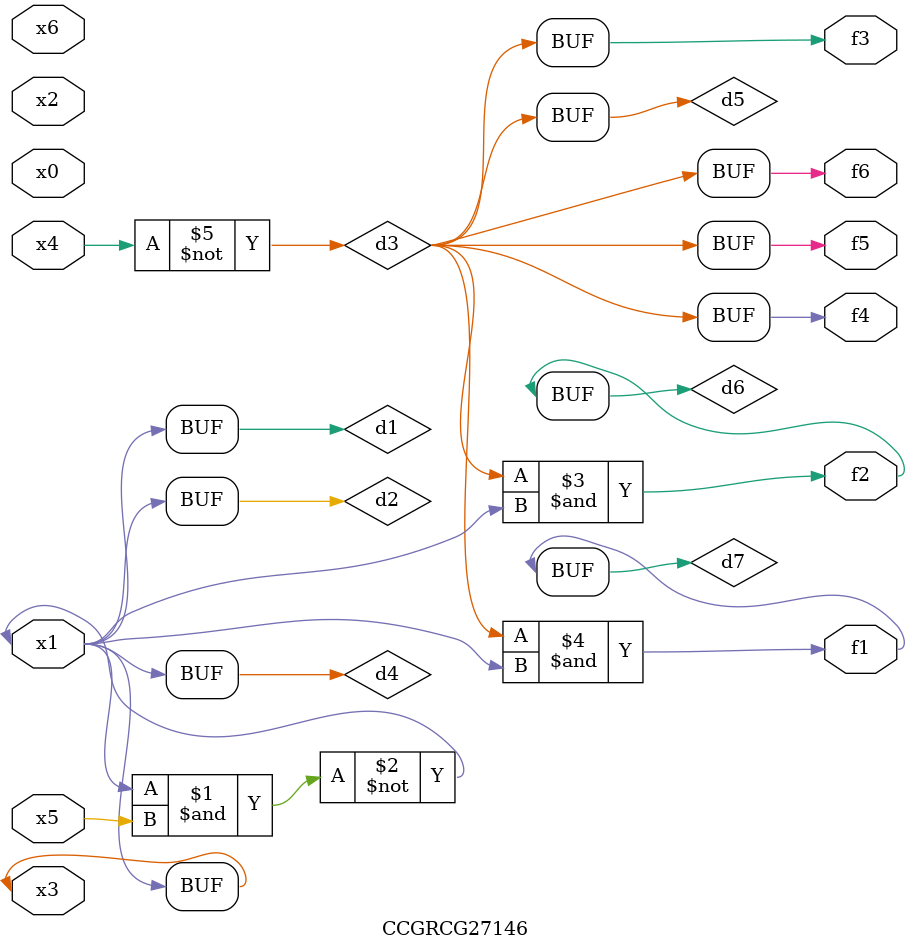
<source format=v>
module CCGRCG27146(
	input x0, x1, x2, x3, x4, x5, x6,
	output f1, f2, f3, f4, f5, f6
);

	wire d1, d2, d3, d4, d5, d6, d7;

	buf (d1, x1, x3);
	nand (d2, x1, x5);
	not (d3, x4);
	buf (d4, d1, d2);
	buf (d5, d3);
	and (d6, d3, d4);
	and (d7, d3, d4);
	assign f1 = d7;
	assign f2 = d6;
	assign f3 = d5;
	assign f4 = d5;
	assign f5 = d5;
	assign f6 = d5;
endmodule

</source>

--

Assignment - Through to the final line, copy the material above exactly and skip the images.

Exercise response -
<source format=v>
module CCGRCG27146(
	input x0, x1, x2, x3, x4, x5, x6,
	output f1, f2, f3, f4, f5, f6
);

	wire d1, d2, d3, d4, d5, d6, d7;

	buf (d1, x1, x3);
	nand (d2, x1, x5);
	not (d3, x4);
	buf (d4, d1, d2);
	buf (d5, d3);
	and (d6, d3, d4);
	and (d7, d3, d4);
	assign f1 = d7;
	assign f2 = d6;
	assign f3 = d5;
	assign f4 = d5;
	assign f5 = d5;
	assign f6 = d5;
endmodule

</source>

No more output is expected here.